Архиерей встал, поклонился и жестом попросил всех остаться на своих местах. Хозяин проводил его к выходу.

Громовые октавы еще переливались бархатным гулом под потолком, как вдруг занавес ложи открылся и из нее, до солнечного блеска освещенной внутри, грянула разудалая песня:

Гайда, тройка, снег пушистый,
Ночь морозная кругом…

Публика сразу пришла в себя, увидав в ложе хор яровских певиц в белых платьях.

Бешено зааплодировали Анне Захаровне, а она, коротенькая и толстая, в лиловом платье, сверкая бриллиантами, кланялась из своей ложи и разводила руками, посылая воздушные поцелуи.

На другой день и далее, многие годы, до самой революции, магазин был полон покупателей, а тротуары – безденежных, а то и совсем голодных любопытных, заглядывавших в окна.

– И едят же люди. Ну, ну!

В этот магазин не приходили: в него приезжали.

С обеих сторон дома на обеих сторонах улицы и глубоко по Гнездниковскому переулку стояли собственные запряжки: пары, одиночки, кареты, коляски, одна другой лучше. Каретники старались превзойти один другого. Здоровенный, с лицом в полнолуние, швейцар в ливрее со светлыми пуговицами, но без гербов, в сопровождении своих помощников выносил корзины и пакеты за дамами в шиншиллях и соболях с кавалерами в бобрах или в шикарных военных «николаевских» шинелях с капюшонами.

-=-=-=-=-

** Задание **
Перепечатайте отрывок об открытии магазина от слов «Публика сразу пришла» до слов «люди. Ну, ну!» включительно. Список, приведённый далее, для работы не понадобится.

-=-=-=-=-

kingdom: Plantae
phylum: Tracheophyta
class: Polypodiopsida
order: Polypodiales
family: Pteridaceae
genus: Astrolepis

-=-=-=-=-

** Ответ к задаче **
Публика сразу пришла в себя, увидав в ложе хор яровских певиц в белых платьях.

Бешено зааплодировали Анне Захаровне, а она, коротенькая и толстая, в лиловом платье, сверкая бриллиантами, кланялась из своей ложи и разводила руками, посылая воздушные поцелуи.

На другой день и далее, многие годы, до самой революции, магазин был полон покупателей, а тротуары – безденежных, а то и совсем голодных любопытных, заглядывавших в окна.

– И едят же люди. Ну, ну!